On the investment side, the company expects growth capital expenditures between $345 million and $355 million, while maintenance capital spending is set at $110-$115 million. Other capital expenditures are anticipated in the range of $35-$40 million, reflecting Archrock’s balanced approach toward expansion and operational efficiency.

Currently, AROC carries a Zacks Rank #3 (Hold). You can see the complete list of today’s Zacks #1 Rank (Strong Buy) stocks here.

Important Earnings at a Glance

While we have discussed AROC’s third-quarter results in detail, let us take a look at three other key reports in this space.

Liberty Energy Inc. (LBRT - Free Report) , a leading pressure pumping and oilfield services firm headquartered in Denver, posted a third-quarter 2025 adjusted net loss of 6 cents per share, wider than the Zacks Consensus Estimate of a loss of 1 cent. Moreover, the bottom line decreased sharply from the year-ago quarter’s profit of 45 cents. The company's underperformance can be attributed to macroeconomic headwinds accompanied by a slowdown in the industry’s frac activity and market pricing pressure.

As of Sept. 30, Liberty Energy had approximately $13.4 million in cash and cash equivalents.
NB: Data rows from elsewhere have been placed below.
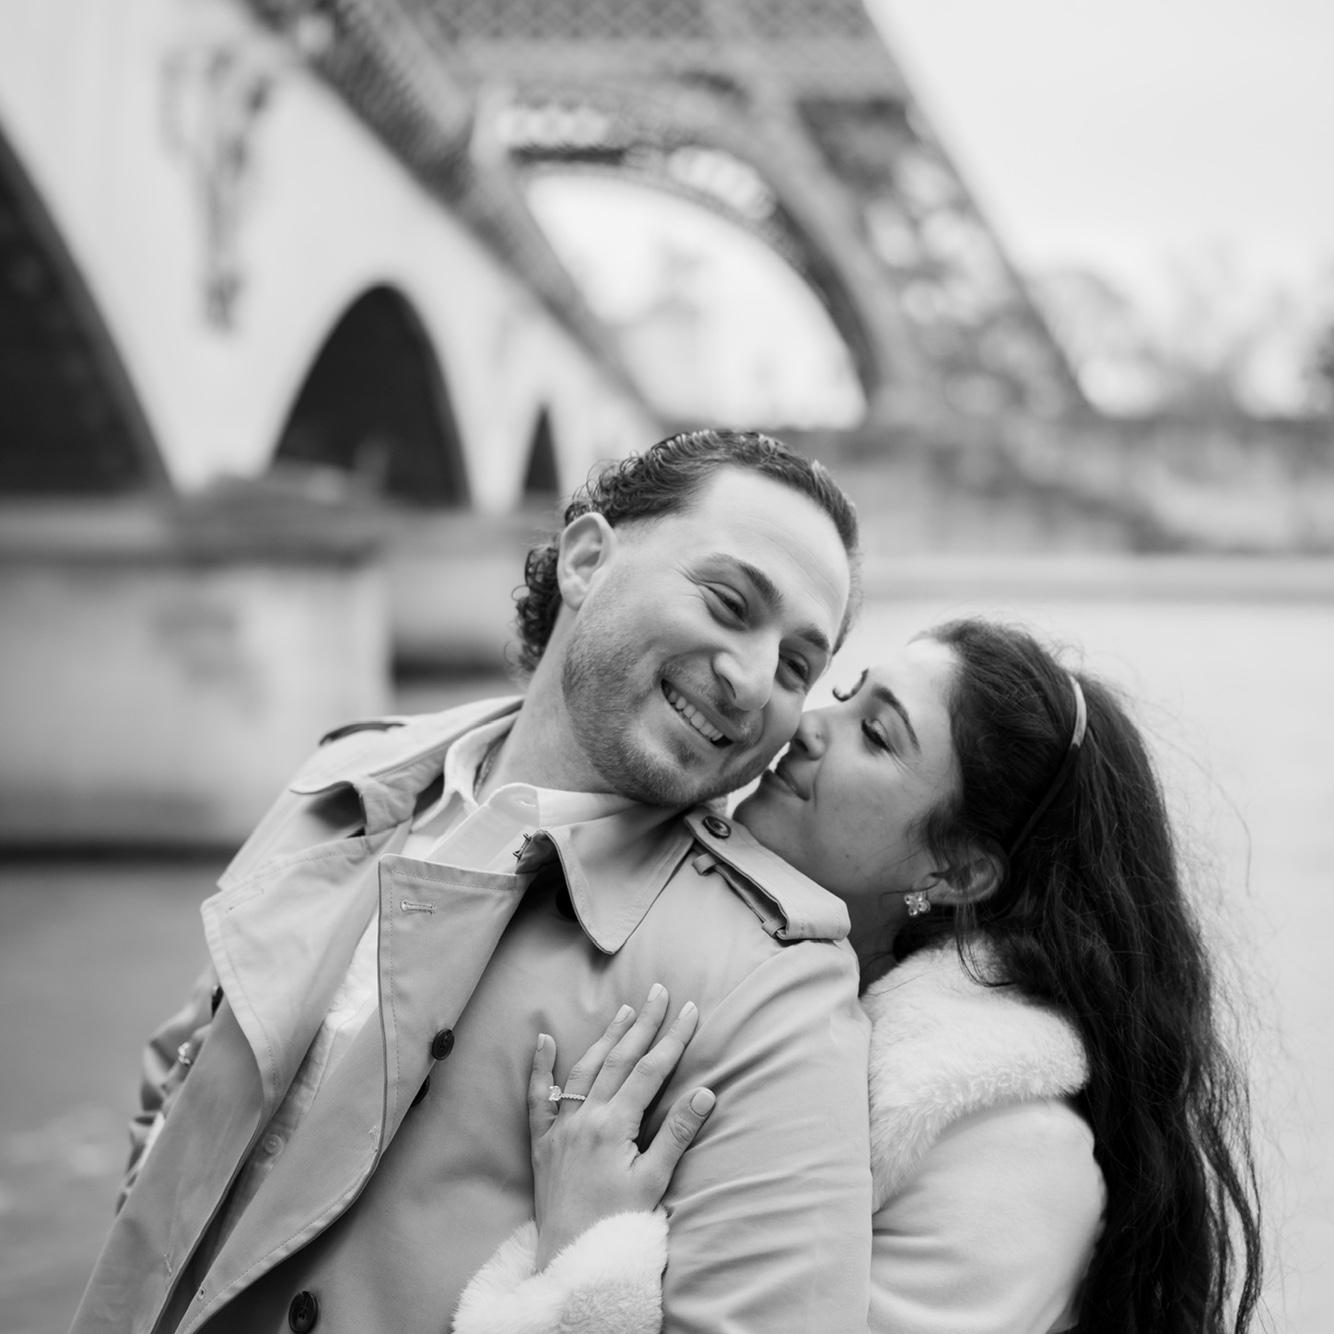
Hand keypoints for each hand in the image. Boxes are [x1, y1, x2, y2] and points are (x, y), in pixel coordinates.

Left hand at [527, 985, 715, 1270]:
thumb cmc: (616, 1225)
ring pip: (584, 1069)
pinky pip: (538, 1097)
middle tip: (658, 992)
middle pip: (618, 1060)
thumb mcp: (653, 1182)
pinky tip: (542, 1040)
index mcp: (614, 1125)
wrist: (569, 1260)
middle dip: (642, 1024)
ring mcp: (560, 1127)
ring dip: (605, 1037)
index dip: (672, 1039)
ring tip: (625, 1011)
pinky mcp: (542, 1142)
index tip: (689, 1010)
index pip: (649, 1071)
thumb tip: (705, 1092)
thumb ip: (677, 1134)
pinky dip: (540, 1067)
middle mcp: (585, 1117)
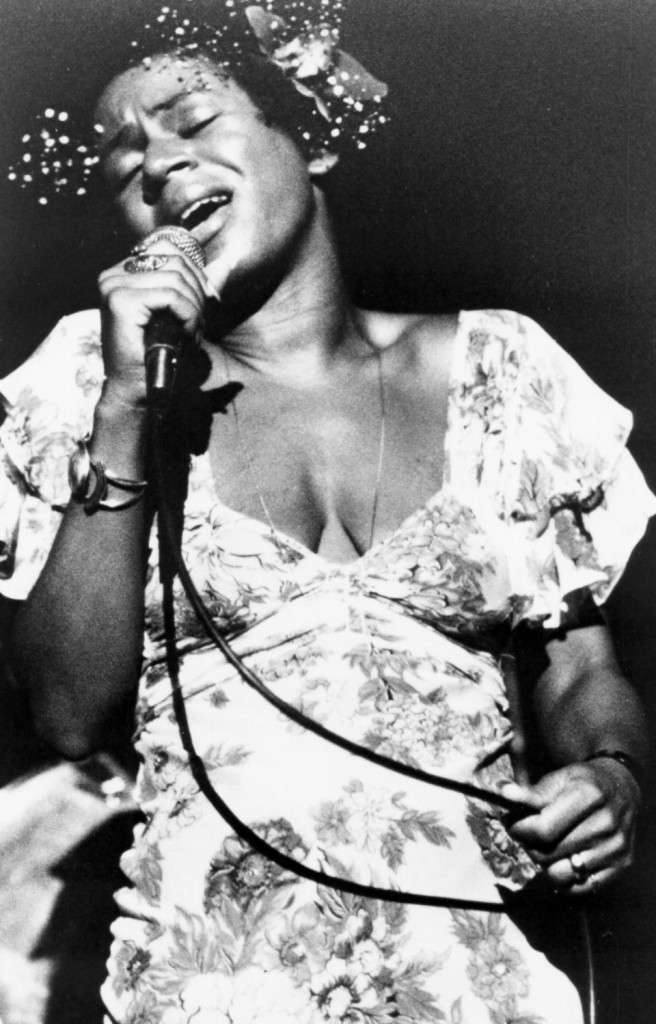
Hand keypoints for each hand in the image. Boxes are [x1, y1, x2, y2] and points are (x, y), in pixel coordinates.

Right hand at [98, 238, 206, 405]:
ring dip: (194, 307)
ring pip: (175, 279)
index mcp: (123, 273)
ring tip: (192, 332)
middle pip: (174, 260)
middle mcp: (113, 275)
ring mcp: (113, 286)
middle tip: (199, 322)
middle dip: (198, 291)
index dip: (195, 265)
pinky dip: (187, 315)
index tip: (206, 292)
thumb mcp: (181, 314)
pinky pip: (170, 295)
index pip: (166, 247)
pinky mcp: (120, 301)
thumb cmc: (158, 355)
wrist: (134, 390)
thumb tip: (229, 263)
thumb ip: (199, 286)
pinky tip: (186, 335)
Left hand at [503, 758, 641, 894]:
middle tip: (529, 836)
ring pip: (561, 875)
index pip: (543, 829)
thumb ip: (530, 793)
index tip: (512, 825)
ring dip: (545, 865)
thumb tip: (502, 793)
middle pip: (548, 853)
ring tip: (547, 848)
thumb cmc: (583, 783)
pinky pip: (580, 889)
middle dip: (529, 846)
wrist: (624, 788)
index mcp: (588, 795)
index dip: (519, 830)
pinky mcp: (621, 865)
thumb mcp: (558, 779)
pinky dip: (564, 880)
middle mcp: (605, 823)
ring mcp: (615, 847)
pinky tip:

The pressure pumper’s long-term debt of $253 million represented a debt-to-capitalization of 10.9%.

San Antonio-based Valero Energy Corporation (VLO - Free Report) , a leading independent refiner and marketer of transportation fuels and petrochemical products, reported third-quarter 2025 adjusted earnings of $3.66 per share, which beat the Zacks Consensus Estimate of $2.95. The bottom line improved from the year-ago quarter’s level of $1.16. Better-than-expected quarterly results can be primarily attributed to an increase in refining margins, higher ethanol margins and lower total cost of sales.

The company had cash and cash equivalents of $4.8 billion at the end of the third quarter. As of Sept. 30, 2025, it had a total debt of $8.4 billion and finance-lease obligations of $2.2 billion.
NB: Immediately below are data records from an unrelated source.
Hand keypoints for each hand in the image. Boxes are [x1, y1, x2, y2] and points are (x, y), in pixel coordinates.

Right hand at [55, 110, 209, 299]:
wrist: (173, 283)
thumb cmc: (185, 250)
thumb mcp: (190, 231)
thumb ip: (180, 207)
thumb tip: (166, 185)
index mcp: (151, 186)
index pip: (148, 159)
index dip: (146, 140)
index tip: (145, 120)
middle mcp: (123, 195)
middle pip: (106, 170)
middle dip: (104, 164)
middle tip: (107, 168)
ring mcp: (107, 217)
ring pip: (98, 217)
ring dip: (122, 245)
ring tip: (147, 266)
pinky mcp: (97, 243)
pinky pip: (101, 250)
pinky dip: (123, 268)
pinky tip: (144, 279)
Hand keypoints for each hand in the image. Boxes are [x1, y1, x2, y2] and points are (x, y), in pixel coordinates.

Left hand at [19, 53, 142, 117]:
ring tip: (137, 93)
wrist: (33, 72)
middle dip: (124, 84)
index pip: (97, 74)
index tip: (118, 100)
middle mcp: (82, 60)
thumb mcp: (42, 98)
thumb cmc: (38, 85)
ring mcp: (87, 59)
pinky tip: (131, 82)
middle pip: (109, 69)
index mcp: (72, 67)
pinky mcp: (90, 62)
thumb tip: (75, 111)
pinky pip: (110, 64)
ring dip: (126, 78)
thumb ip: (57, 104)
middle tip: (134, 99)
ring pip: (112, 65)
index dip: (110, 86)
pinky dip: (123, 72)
Houston-based Halliburton Company (HAL - Free Report) , one of the world’s largest oilfield services providers specializing in drilling and well completions, posted third-quarter 2025 adjusted net income per share of 58 cents, beating the Zacks Consensus Estimate of 50 cents. The outperformance primarily reflects successful cost reduction initiatives. However, the bottom line fell from the year-ago adjusted profit of 73 cents due to softer activity in North America.

As of Sept. 30, 2025, the company had approximately $2 billion in cash/cash equivalents and $7.2 billion in long-term debt, representing a debt-to-capitalization ratio of 41.1.